What is expected - Keep the pictures out, please, and set down every record exactly.

(Data items)
::::
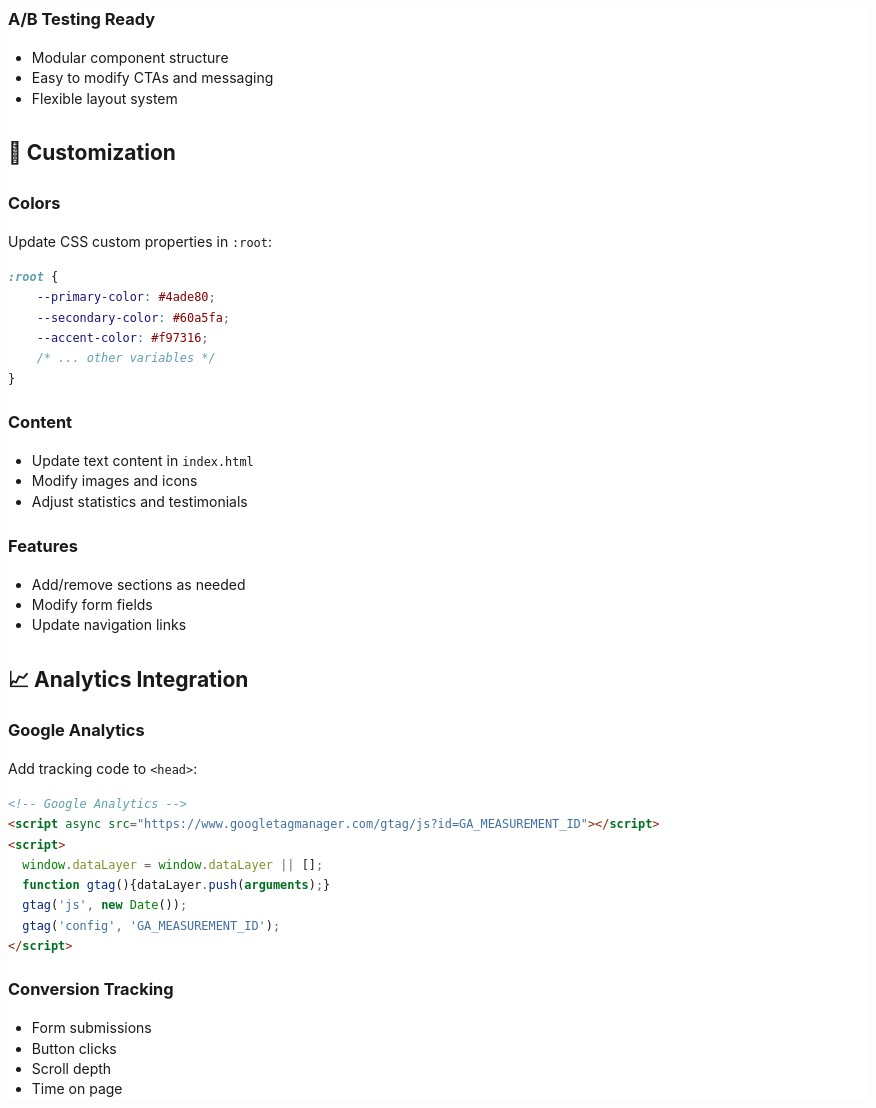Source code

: ### A/B Testing Ready
- Modular component structure
- Easy to modify CTAs and messaging
- Flexible layout system

## 🔧 Customization

### Colors
Update CSS custom properties in `:root`:
```css
:root {
    --primary-color: #4ade80;
    --secondary-color: #60a5fa;
    --accent-color: #f97316;
    /* ... other variables */
}
```

### Content
- Update text content in `index.html`
- Modify images and icons
- Adjust statistics and testimonials

### Features
- Add/remove sections as needed
- Modify form fields
- Update navigation links

## 📈 Analytics Integration

### Google Analytics
Add tracking code to `<head>`:
```html
<!-- Google Analytics -->
<script async src="https://www.googletagmanager.com/gtag/js?id=GA_MEASUREMENT_ID"></script>
<script>
  window.dataLayer = window.dataLayer || [];
  function gtag(){dataLayer.push(arguments);}
  gtag('js', new Date());
  gtag('config', 'GA_MEASUREMENT_ID');
</script>
```

### Conversion Tracking
- Form submissions
- Button clicks
- Scroll depth
- Time on page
::::
Solution to the problem -
Source code

: ### A/B Testing Ready
- Modular component structure
- Easy to modify CTAs and messaging
- Flexible layout system

## 🔧 Customization

### Colors
Update CSS custom properties in `:root`:
```css
:root {
    --primary-color: #4ade80;
    --secondary-color: #60a5fa;
    --accent-color: #f97316;
    /* ... other variables */
}
```

### Content
- Update text content in `index.html`
- Modify images and icons
- Adjust statistics and testimonials

### Features
- Add/remove sections as needed
- Modify form fields
- Update navigation links

## 📈 Analytics Integration

### Google Analytics
Add tracking code to `<head>`:
```html
<!-- Google Analytics -->
<script async src="https://www.googletagmanager.com/gtag/js?id=GA_MEASUREMENT_ID"></script>
<script>
  window.dataLayer = window.dataLayer || [];
  function gtag(){dataLayer.push(arguments);}
  gtag('js', new Date());
  gtag('config', 'GA_MEASUREMENT_ID');
</script>
```

### Conversion Tracking
- Form submissions
- Button clicks
- Scroll depth
- Time on page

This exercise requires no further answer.